Phosphatidylinositol (PI) is an abundant component of all eukaryotic cell membranes. In response to upstream signals, lipid kinases phosphorylate PI at specific positions on the inositol head group to generate a spectrum of lipid second messengers (Fig. 1). These differentially phosphorylated lipids bind to and regulate the activity of diverse effector proteins, including protein kinases, ion channels, guanine-nucleotide exchange factors, phospholipases and adaptor proteins. In this way, lipid kinases are able to control a wide range of cellular processes.

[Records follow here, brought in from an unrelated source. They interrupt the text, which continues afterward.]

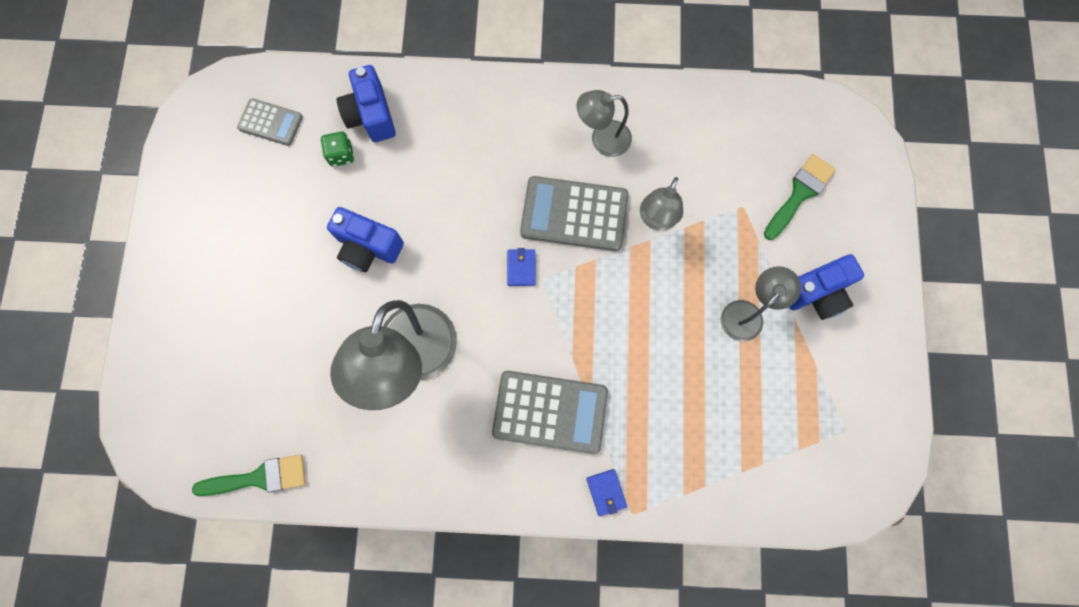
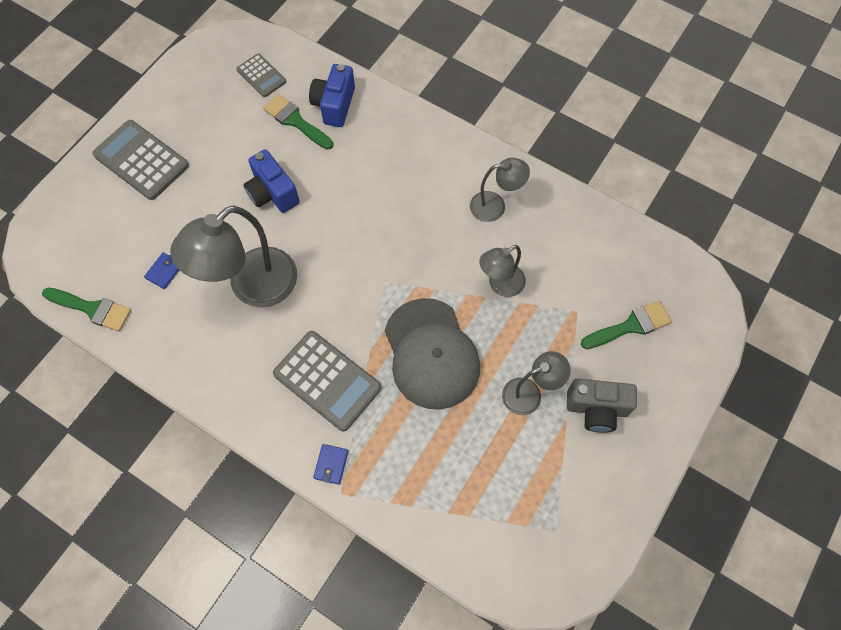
camera: 30 degrees right, 10 degrees down
(341, 155) = (295, 121): green dice -> green brush
(521, 268) = (373, 265): blue wallet -> blue wallet (164, 271)
(574, 214) = (438, 248): grey calculator -> grey calculator (141, 160)
(602, 139) = (495, 206): grey lamp -> grey lamp turned 150 degrees clockwise
(633, 327) = (431, 353): none -> grey cap
(816, 293) = (596, 409): blue camera -> grey camera

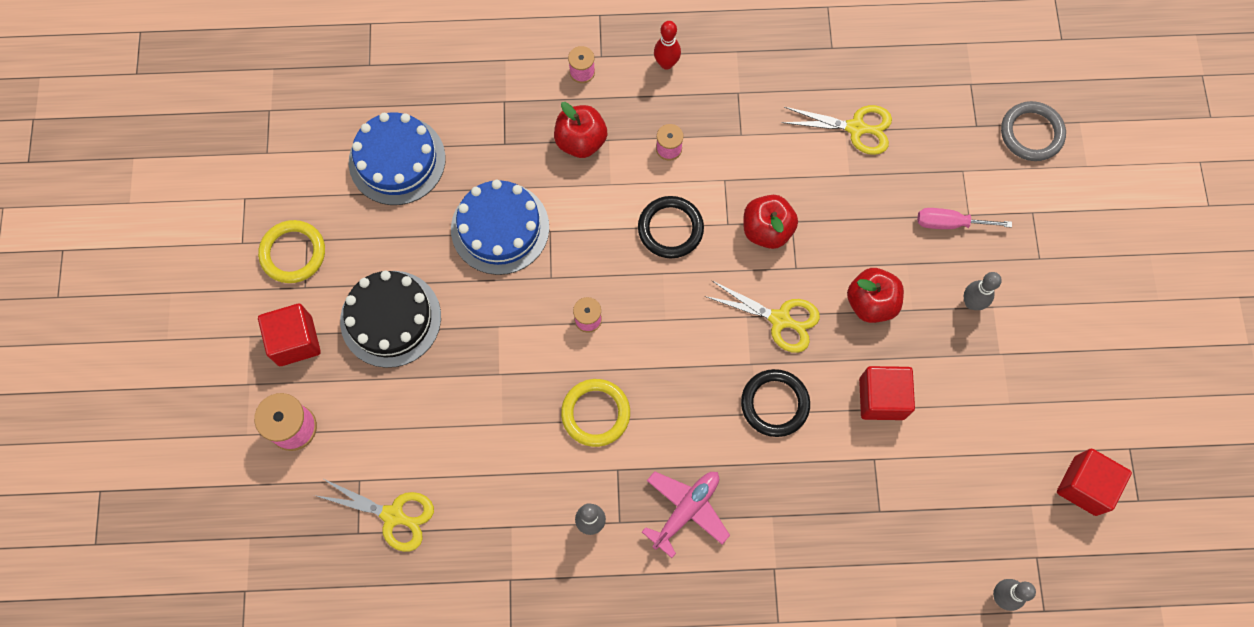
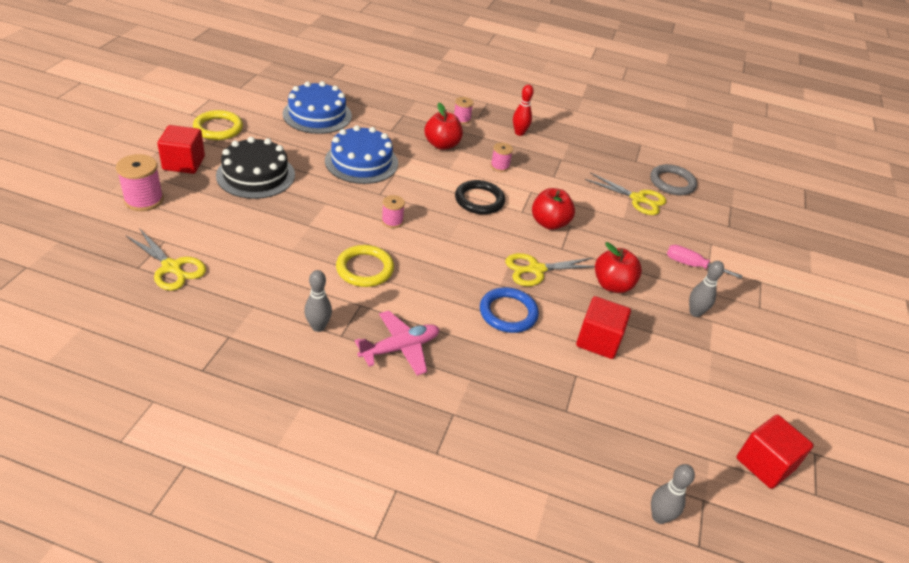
camera: 15 degrees right, 30 degrees down
(775, 404) = (508, 313): black ring -> blue ring
(780, 319) = (536, 269): yellow scissors -> yellow scissors turned 120 degrees clockwise
(1031, 133) = (771, 242): grey ring -> grey ring (672, 183)

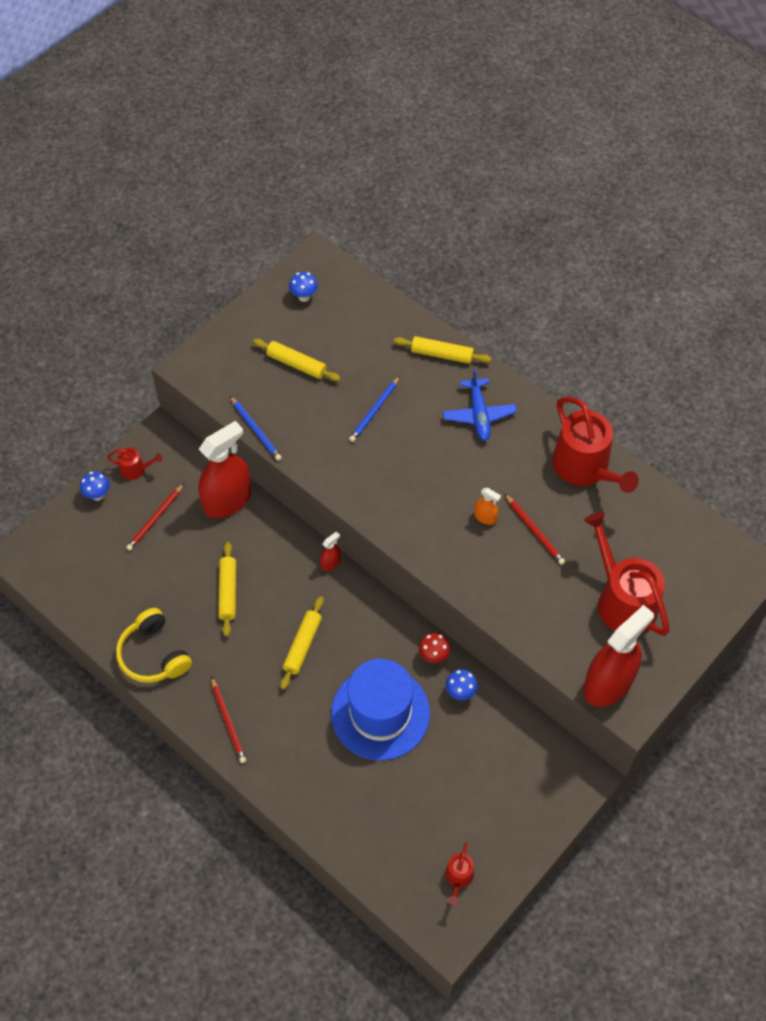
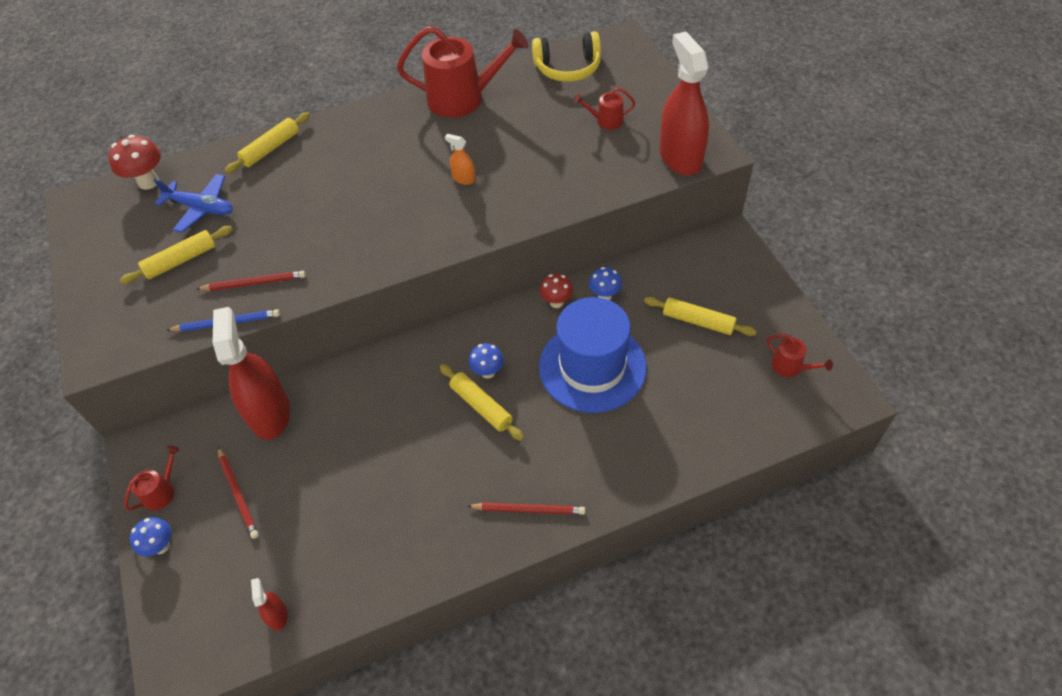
camera: 60 degrees left, 5 degrees down
(154, 655) = (404, 558): yellow headphones -> yellow headphones (568, 68)
(228, 592) = (376, 453): yellow rolling pin -> yellow rolling pin (698, 321)
(304, 297) = (109, 227): blue mushroom -> blue mushroom (488, 372)
(331, 563) = (406, 348): red spray bottle -> red spray bottle (277, 615)
(360, 292) = (148, 182): none -> red mushroom
(374, 411) = (288, 218): blue pencil -> none
(479, 415) = (355, 146): blue plane -> blue plane (201, 208)
(485, 517) = (464, 179): orange spray bottle -> orange spray bottle turned 120 degrees counterclockwise
(534, 531) = (501, 151): red pencil -> red pencil (254, 283)
(622, 601) = (606, 121): red watering can -> red watering can, size x0.46

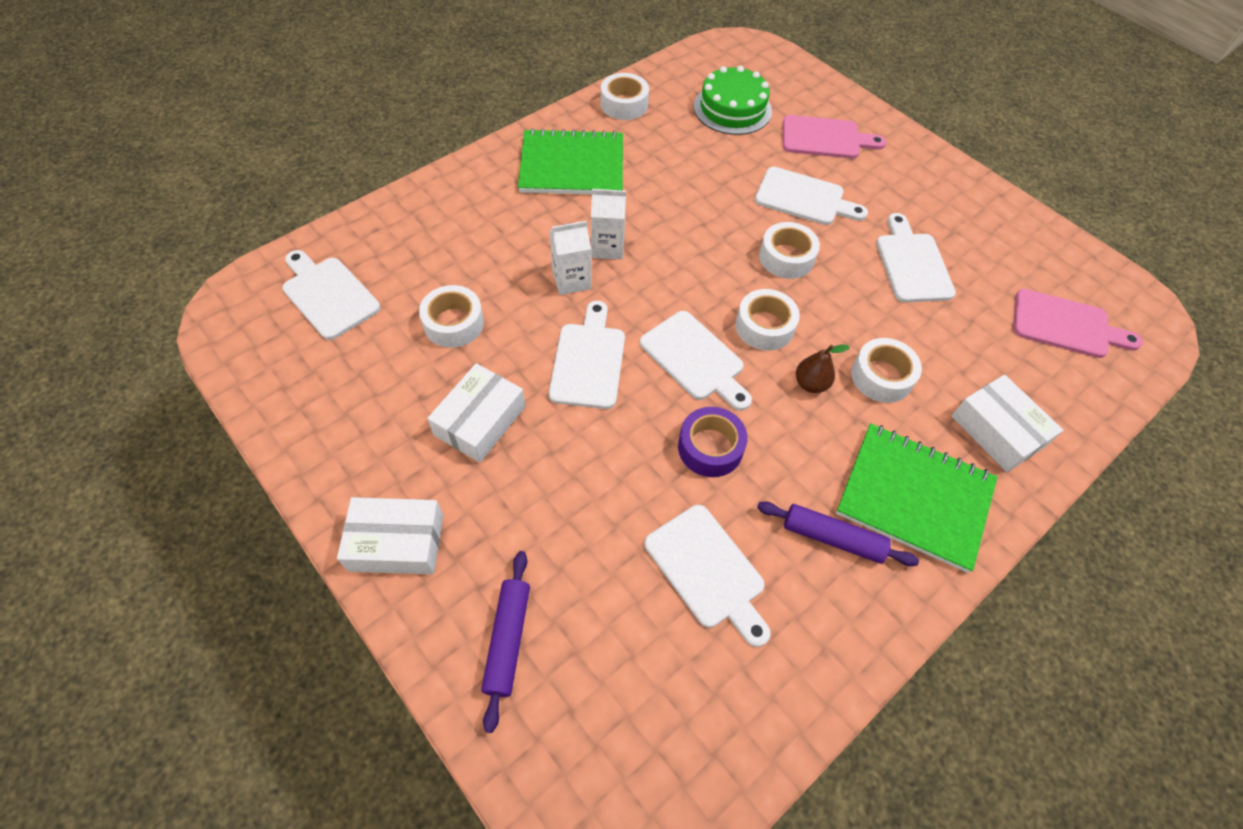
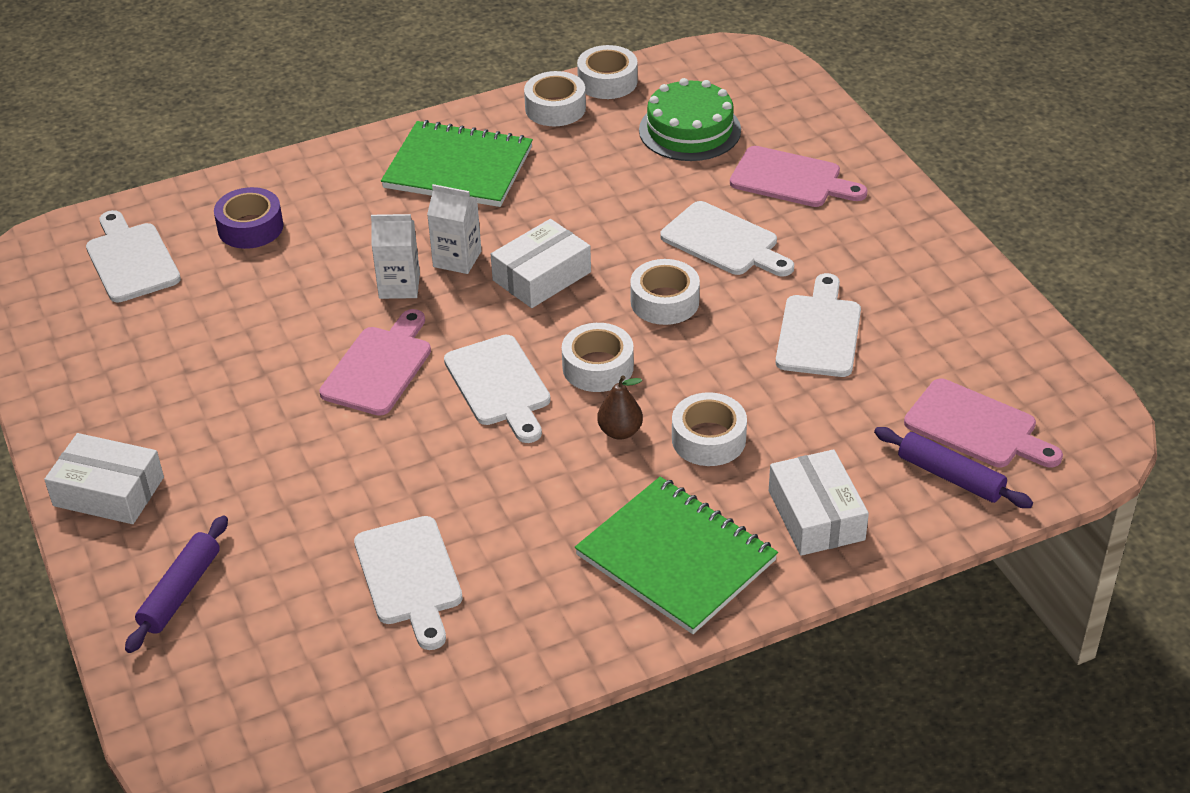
camera: 20 degrees right, 15 degrees down
(454, 323) = (251, 307): white tape -> white tape (607, 81)
(480, 420) = (238, 402): white box -> white box (541, 276)
(588, 361) = (379, 367): white cutting board -> pink cutting board
(710, 447) = (471, 470): purple tape -> purple tape (250, 227)
(832, 538) = (561, 575): purple rolling pin -> purple rolling pin (950, 476)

Recent interest in phosphoinositide signaling has been driven by studies of the class I PI3-kinases (p110α, p110β, p110δ and p110γ). These enzymes are activated by receptor tyrosine kinases and G-protein-coupled receptors to phosphorylate phosphatidylinositol-4,5-bisphosphate (PI(4,5)P2), thereby generating the second messenger phosphatidylinositol-3,4,5-trisphosphate (PIP3; Fig. 1). PIP3 acts as a docking site at the plasma membrane for signaling proteins that include the protein kinases 3-phosphoinositide-dependent protein kinase-1 (PDK1) and Akt; these kinases are activated by PIP3 to promote nutrient uptake, suppress apoptosis and drive cell proliferation1. PI3-kinase signaling is antagonized by PTEN2, a lipid phosphatase that dephosphorylates PIP3 to generate PI(4,5)P2. The PI3-kinase pathway is frequently activated in solid tumors, and mutations in p110α, Ras (an upstream PI3-kinase activator3–5) and PTEN are among the most common genetic alterations in cancer6–9. In addition, there is considerable evidence that p110δ and p110γ may be useful targets for the treatment of inflammation and autoimmune diseases10–15. Together, these observations have stimulated widespread interest in identifying selective PI3-kinase inhibitors16.
In addition to the well-characterized class I PI3-kinases, several other families of lipid kinases have been identified (Fig. 1). These include the class II and III PI3-kinases, which synthesize phosphatidylinositol-3-phosphate (PI(3)P) and phosphatidylinositol-3,4-bisphosphate (PI(3,4)P2); two families of PI4-kinases (designated type II and type III) that phosphorylate PI to generate phosphatidylinositol-4-phosphate (PI(4)P); and a family of phosphatidylinositol phosphate kinases (PIP-kinases) that synthesize primarily PI(4,5)P2. Furthermore, these lipid kinases are antagonized by phosphatases that dephosphorylate specific positions on the inositol ring (Fig. 1). Together, these lipid kinases and phosphatases coordinate the synthesis of a complex pool of second messengers that regulate diverse aspects of cell biology.
Purified lipid kinases are assayed in vitro to characterize their enzymatic properties or identify small molecule inhibitors. Traditionally, lipid kinase activity has been assayed by monitoring phosphate transfer to lipid via thin-layer chromatography (TLC). In this approach, the kinase is allowed to phosphorylate lipid in the presence of [γ-32P]ATP; radiolabeled lipids are separated from [γ-32P]ATP by extracting into organic solvent followed by TLC; and the radioactivity in isolated TLC spots is detected by phosphorimaging or scintillation counting. This approach is highly sensitive, as phospholipid isomers are chromatographically separated from each other as well as from residual ATP. A limitation of this assay, however, is that it is labor intensive and of low-throughput due to the need for extraction and TLC steps. Recently, fluorescence-based assays for the class I PI3-kinases have been developed that overcome some of these difficulties through the use of protein domains that bind to PIP3 (ref. 17).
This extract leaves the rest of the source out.